Piaget believed that all children go through a stepwise, consistent expansion of knowledge with age and he called it as an invariant developmental sequence.8 All children, irrespective of their culture, progressed through the same biologically programmed stages of development in a particular order. Children in this study belonged to concrete operational period with similar SES and cultural background. But, there was an inconsistency in results of the parameters assessed. This could have been due to the individual variations, their attitudes, and experiences. Their school syllabus provided them with knowledge on oral health, but did not have an effect on their attitude toward oral health or on their caries status. Children learn better through guided participation and interactive activity sessions rather than monologue lectures.8 This warrants the need for interactive school dental health education interventions with periodic reinforcements to enhance the oral health status of children in a holistic way. As this study was cross-sectional in nature, a causal relationship could not be established and only the associations between the parameters could be studied.

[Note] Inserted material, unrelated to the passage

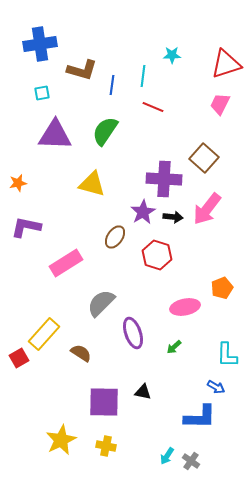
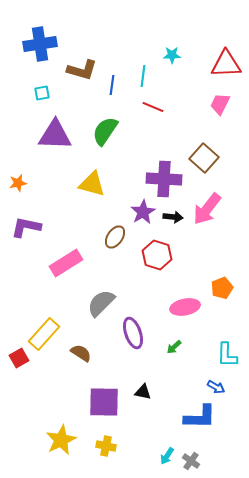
red triangle: rotated 16 degrees clockwise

In this study, age did not seem to influence the dental caries status, oral hygiene status, and knowledge related to oral health. Both the younger and older children had similar caries status. Contradictory results were obtained in respect to caries treatment needs and oral hygiene status. Third-grade children of one school and the fifth-grade children of another school had poor oral hygiene and higher treatment needs. Though older children are more mature cognitively, the attitude to put knowledge into practice was lacking.